Early on, I tried to enforce critical rules through prompt wording. Don't modify files outside your scope. Don't add features that weren't requested. I capitalised things. I wrote "MUST" and "NEVER" in important places.

It didn't work. Not reliably. The agent would follow the rules most of the time, then occasionally blow past them without warning. The failure rate was low enough to be dangerous.

The leaked permission engine shows Anthropic solved this the same way I did: with code, not words. Critical restrictions are enforced by a permission engine that checks before every operation, not by prompt instructions the model might or might not follow. Hooks fire deterministically. Deny rules block operations regardless of what the model wants to do.

I call this deterministic guardrails over probabilistic compliance. You cannot rely on the model remembering to do something consistently. A linter that blocks bad imports beats a coding guideline. A verification script that runs automatically beats a prompt that says "remember to run tests." Rules enforced by tools are always followed. Rules enforced by discipline are followed until something goes wrong.

The most critical rules in Claude Code are not in the system prompt. They're in the permission engine.

Graduated autonomy

I assign freedom levels to each specialist based on risk. Low freedom agents that touch critical infrastructure get exact formats, narrow file ownership, and explicit boundaries. My testing agent can read source code and run tests, but cannot edit source files. If it finds a bug, it reports it. It does not fix it. High freedom agents like the orchestrator get goals, constraints, and heuristics.

Anthropic's agent architecture maps to the same spectrum. A doc reviewer gets read access only, a test runner gets read and execute but no edit, a code modifier gets full read and write but no command execution. The leak further confirms that subagents cannot spawn other subagents, preventing scope creep and infinite nesting.

Most people give every agent the same autonomy. That's like giving every employee the same security clearance.

What surprised me

Not everything confirmed what I already knew. Some of it sent me back to rethink my own architecture.

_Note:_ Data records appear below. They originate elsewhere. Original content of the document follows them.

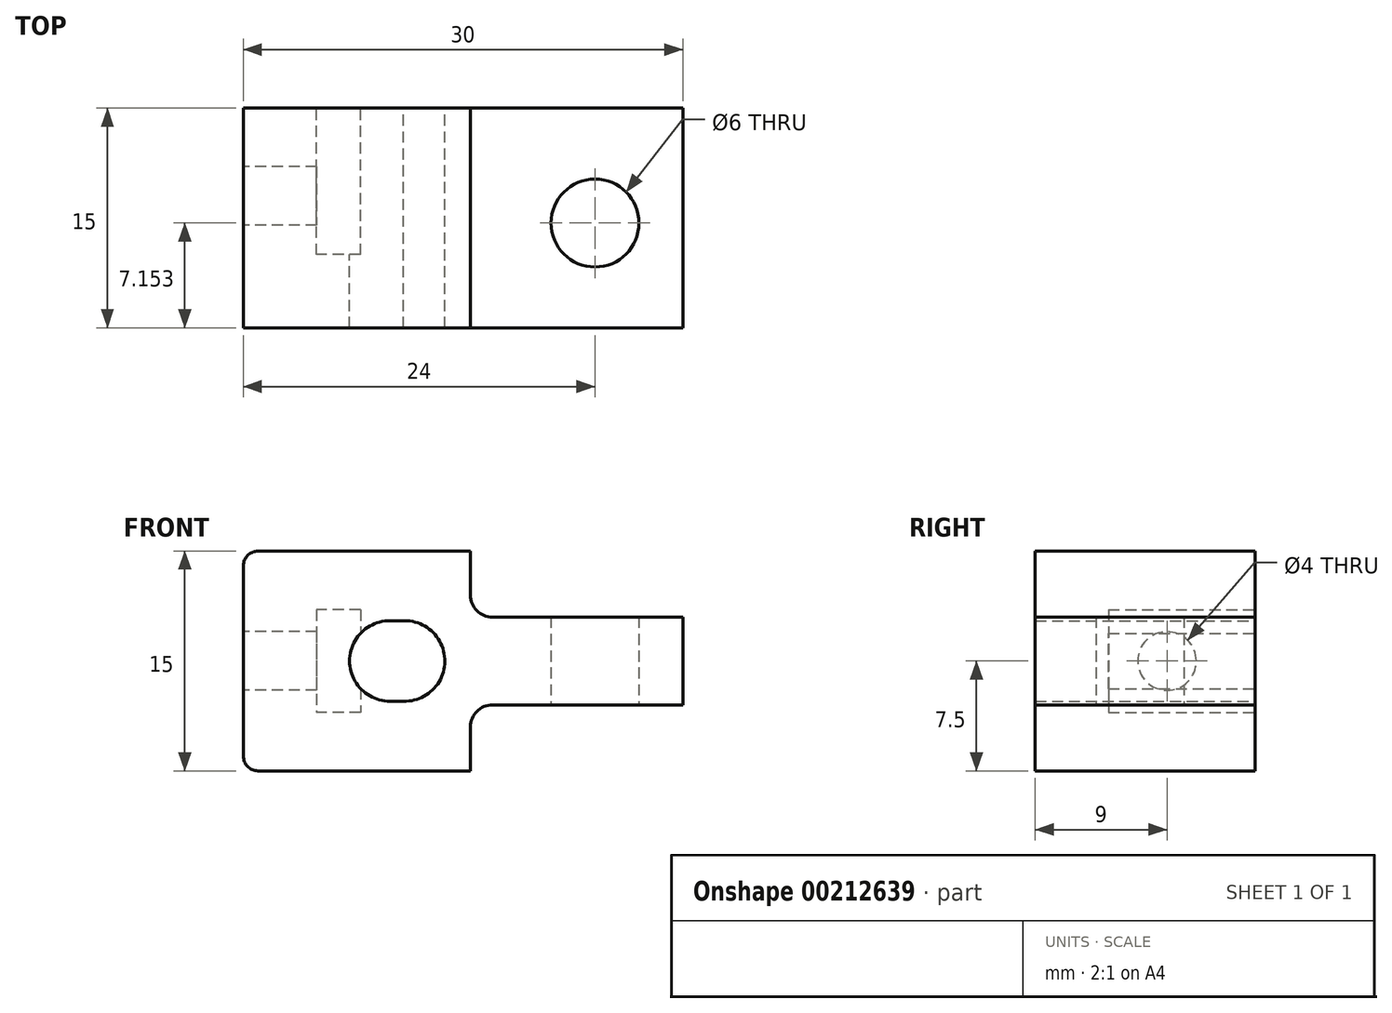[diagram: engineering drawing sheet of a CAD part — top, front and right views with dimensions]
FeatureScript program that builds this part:
annotation { "Feature Type Name" : "Feature", "Feature Type Description" : "" }
export const myFeature = defineFeature(function(context is Context, id is Id, definition is map)
    precondition{}
    {
        {
            var Q0;
            Q0=qCreatedBy(makeId("Front.planeOp"),FACE);
            var sketch = newSketch(context, id + "F0", { "sketchPlane" : qUnion([Q0])});
            skLineSegment(sketch, "E0", {"start": v(1, 15) * mm, "end": v(15.5, 15) * mm});
            skLineSegment(sketch, "E1", {"start": v(15.5, 15) * mm, "end": v(15.5, 12) * mm});
            skLineSegment(sketch, "E2", {"start": v(17, 10.5) * mm, "end": v(30, 10.5) * mm});
            skLineSegment(sketch, "E3", {"start": v(30, 10.5) * mm, "end": v(30, 4.5) * mm});
            skLineSegment(sketch, "E4", {"start": v(30, 4.5) * mm, "end": v(17, 4.5) * mm});
            skLineSegment(sketch, "E5", {"start": v(15.5, 3) * mm, "end": v(15.5, 0) * mm});
            skLineSegment(sketch, "E6", {"start": v(15.5, 0) * mm, "end": v(1, 0) * mm});
            skLineSegment(sketch, "E7", {"start": v(0, 1) * mm, "end": v(0, 14) * mm});
            skPoint(sketch, "E8.visualSharp", {"position": v(15.5, 4.5) * mm});
            skArc(sketch, "E8.filletArc", {"start": v(17, 4.5) * mm, "mid": v(15.94, 4.06) * mm, "end": v(15.5, 3) * mm});
            skPoint(sketch, "E9.visualSharp", {"position": v(15.5, 10.5) * mm});
            skArc(sketch, "E9.filletArc", {"start": v(15.5, 12) * mm, "mid": v(15.94, 10.94) * mm, "end": v(17, 10.5) * mm});
            skPoint(sketch, "E10.visualSharp", {"position": v(0, 0) * mm});
            skArc(sketch, "E10.filletArc", {"start": v(0, 1) * mm, "mid": v(0.3, 0.3) * mm, "end": v(1, 0) * mm});
            skPoint(sketch, "E11.visualSharp", {"position": v(0, 15) * mm});
            skArc(sketch, "E11.filletArc", {"start": v(1, 15) * mm, "mid": v(0.3, 14.7) * mm, "end": v(0, 14) * mm});
            skCircle(sketch, "E12", {"center": v(10, 7.5) * mm, "radius": 2.75 * mm});
            skCircle(sketch, "E13", {"center": v(11, 7.5) * mm, "radius": 2.75 * mm});
            skLineSegment(sketch, "E14", {"start": v(10, 10.25) * mm, "end": v(11, 10.25) * mm});
            skLineSegment(sketch, "E15", {"start": v(10, 4.75) * mm, "end": v(11.07, 4.75) * mm});
            skSolve(sketch);
        }
        {
            var Q0;
            Q0=makeQuery(id+"F0.imprint","IMPRINT",FACE,{"disambiguationData":[TD([[makeQuery(id+"F0.imprint","IMPRINT",EDGE,{"derivedFrom":sQuery(id+"F0.wireOp",EDGE,"E0")}),-1.0]])]});
            extrude(context, id + "F1", {"entities" : qUnion([Q0]), "depth" : 15 * mm});
        }
        {
            var Q0;
            Q0=qCreatedBy(makeId("Top.planeOp"),FACE);
            var sketch = newSketch(context, id + "F2", { "sketchPlane" : qUnion([Q0])});
            skCircle(sketch, "E16", {"center": v(24, -7.85) * mm, "radius": 3 * mm});
            skSolve(sketch);
        }
        {
            var Q0;
            Q0 = qSketchRegion(id + "F2", true);
            extrude(context, id + "F3", {"entities" : qUnion([Q0]), "operationType" : NewBodyOperationType.REMOVE, "endBound" : BoundingType.THROUGH_ALL, "depth" : 25 * mm});
        }
        {
            var Q0;
            Q0=makeQuery(id+"F1.opExtrude","CAP_FACE",FACE,{"disambiguationData":[OSD([sQuery(id+"F0.wireOp",EDGE,"E0"),sQuery(id+"F0.wireOp",EDGE,"E1"),sQuery(id+"F0.wireOp",EDGE,"E2"),sQuery(id+"F0.wireOp",EDGE,"E3"),sQuery(id+"F0.wireOp",EDGE,"E4"),sQuery(id+"F0.wireOp",EDGE,"E5"),sQuery(id+"F0.wireOp",EDGE,"E6"),sQuery(id+"F0.wireOp",EDGE,"E7"),sQuery(id+"F0.wireOp",EDGE,"E8.filletArc"),sQuery(id+"F0.wireOp",EDGE,"E9.filletArc"),sQuery(id+"F0.wireOp",EDGE,"E10.filletArc"),sQuery(id+"F0.wireOp",EDGE,"E11.filletArc"),sQuery(id+"F0.wireOp",EDGE,"E12")])],"isStart":true});
            var sketch = newSketch(context, id + "F4", { "sketchPlane" : qUnion([Q0])});
            skLineSegment(sketch, "E17.bottom", {"start": v(-8, 11) * mm, "end": v(-5, 11) * mm});
            skLineSegment(sketch, "E17.top", {"start": v(-8, 4) * mm, "end": v(-5, 4) * mm});
            skLineSegment(sketch, "E17.left", {"start": v(-8, 11) * mm, "end": v(-8, 4) * mm});
            skLineSegment(sketch, "E17.right", {"start": v(-5, 11) * mm, "end": v(-5, 4) * mm});
            skSolve(sketch);
        }
        {
            var Q0;
            Q0 = qSketchRegion(id + "F4", true);
            extrude(context, id + "F5", {"entities" : qUnion([Q0]), "operationType" : NewBodyOperationType.REMOVE, "oppositeDirection" : true, "depth" : 10 * mm});
        }
        {
            var Q0;
            Q0=makeQuery(id+"F1.opExtrude","SWEPT_FACE",FACE,{"disambiguationData":[OSD([sQuery(id+"F0.wireOp",EDGE,"E7")])]});
            var sketch = newSketch(context, id + "F6", { "sketchPlane" : qUnion([Q0])});
            skCircle(sketch, "E18", {"center": v(6, 7.5) * mm, "radius": 2 * mm});
            skSolve(sketch);
        }
        {
            var Q0;
            Q0 = qSketchRegion(id + "F6", true);
            extrude(context, id + "F7", {"entities" : qUnion([Q0]), "operationType" : NewBodyOperationType.REMOVE, "oppositeDirection" : true, "depth" : 5 * mm});
        }
    });
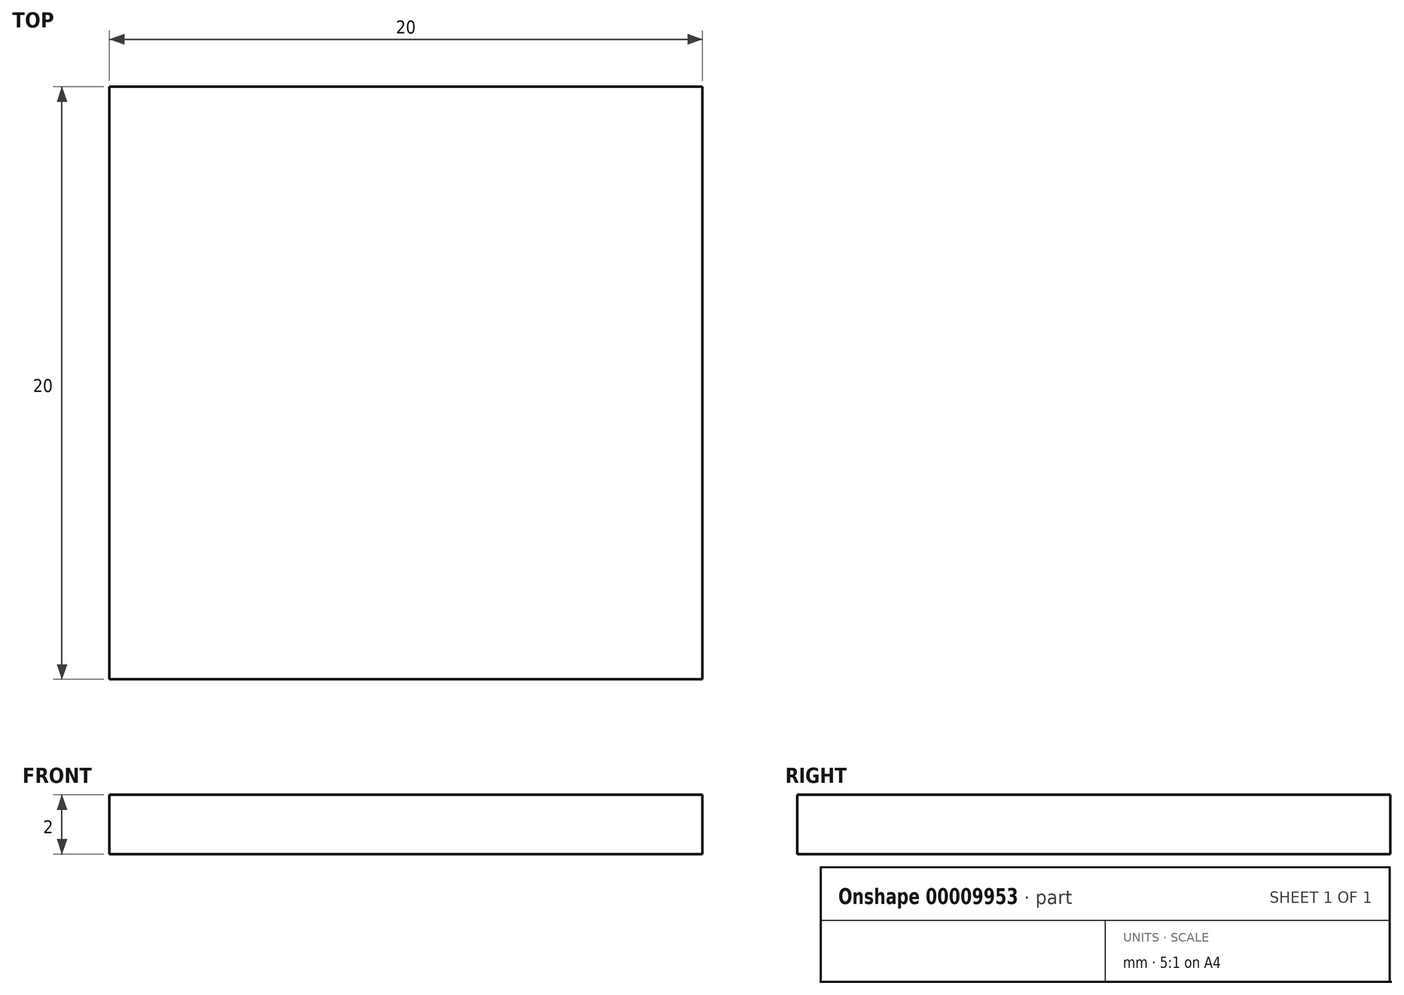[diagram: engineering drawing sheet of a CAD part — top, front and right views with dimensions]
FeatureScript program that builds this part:
annotation { "Feature Type Name" : "Feature", "Feature Type Description" : "" }
export const myFeature = defineFeature(function(context is Context, id is Id, definition is map)
    precondition{}
    {
        {
            var Q0;
            Q0=qCreatedBy(makeId("Top.planeOp"),FACE);
            var sketch = newSketch(context, id + "F0", { "sketchPlane" : qUnion([Q0])});
            skLineSegment(sketch, "E0.bottom", {"start": v(-0.27, 11.84) * mm, "end": v(19.73, 11.84) * mm});
            skLineSegment(sketch, "E0.top", {"start": v(-0.27, -8.16) * mm, "end": v(19.73, -8.16) * mm});
            skLineSegment(sketch, "E0.left", {"start": v(-0.27, 11.84) * mm, "end": v(-0.27, -8.16) * mm});
            skLineSegment(sketch, "E0.right", {"start": v(19.73, 11.84) * mm, "end": v(19.73, -8.16) * mm});
            skSolve(sketch);
        }
        {
            var Q0;
            Q0 = qSketchRegion(id + "F0", true);
            extrude(context, id + "F1", {"entities" : qUnion([Q0]), "depth" : 2 * mm});
        }
    });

The leaked code references KAIROS, an autonomous daemon mode with "autoDream" memory consolidation that periodically reviews, consolidates, and prunes stored memories to prevent context bloat. I had been handling memory reactively. This proactive approach is something I'm planning to adopt.

The source apparently injects fake tool definitions into system prompts to poison competitor training data. Whatever you think about the ethics, it's fascinating adversarial engineering. If you're building systems that call LLM APIs, responses you receive might contain deliberate noise designed for purposes that have nothing to do with your query.

And then there's "Undercover Mode," which instructs Claude to never reveal it's an AI when contributing to public repositories. This has generated the most controversy, understandably. But from an engineering perspective, it reveals that Anthropic treats agent identity as a configurable property, not a fixed trait.

Interesting architectural choice regardless of whether you agree with how they used it.

The real lesson

Most coverage of this leak has focused on the controversial parts. But for anyone building agent systems, the deeper story is quieter and more useful.

The patterns in Claude Code are not novel. Orchestrator plus specialists. Context isolation. Deterministic enforcement. Graduated autonomy. These are the engineering reality of building systems where AI agents need to coordinate reliably, and anyone working seriously with agent orchestration arrives at them through trial and error.

What's encouraging is that the leak lowers the barrier. Before, you had to discover these patterns through months of mistakes. Now the reference implementation is on GitHub with 30,000 stars. You can read how Anthropic's team solved the same problems you're going to face, and skip the worst of the dead ends.

The patterns aren't the hard part though. Knowing when to apply them, which tradeoffs matter for your system, and how to debug failures that don't show up in any architecture diagram — that's still something you learn by building. The leak gives you a map. You still have to walk the territory.